Rehydrogenation of aminoboranes to amine-boranes using H2O: Reaction scope and mechanism
Leitao, Erin M.,Manners, Ian
, p. 2199 - 2205 (2015/05/13)
Water has been successfully employed as a reagent with which to rehydrogenate aminoboranes (e.g., iPr2N=BH2, 2,2,6,6-Me4C5H6N=BH2, and also transient Me2N=BH2 derived from 1/2[Me2N-BH2]2) to amine-boranes (e.g., iPr2NH·BH3, 2,2,6,6-Me4C5H6NH·BH3, Me2NH·BH3) in approximately 30 yield. The conversion to amine-boranes from the corresponding aminoboranes using this method represents an example of a metal-free, single-step route for the hydrogenation of the B=N bond.

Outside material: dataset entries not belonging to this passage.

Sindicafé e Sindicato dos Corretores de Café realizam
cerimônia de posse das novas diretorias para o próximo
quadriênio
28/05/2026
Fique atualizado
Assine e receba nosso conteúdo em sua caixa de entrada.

Deuterium labeling studies indicated that the protic hydrogen (N-H) on the rehydrogenated amine-borane was derived from H2O, whereas the third hydridic hydrogen (B-H) on the amine-borane was generated from the formation of a postulated hydride-bridged intermediate H2B(μ-H)(μ-NR2)B(OH)H (R2 = Me2, iPr2, 2,2,6,6-Me4C5H6), which requires a second equivalent of the starting aminoborane, thus explaining the low yield. Formation of insoluble borates (BxOyHz) provides a driving force for the reaction. Significantly, the yield can be increased by adding a sacrificial source of BH3 (e.g., to ca. 53% for BH3·THF) or by adding a separate source of H- (e.g., to ca. 95% for LiBH4) to complement the H+ (from H2O) in a more atom-efficient reaction.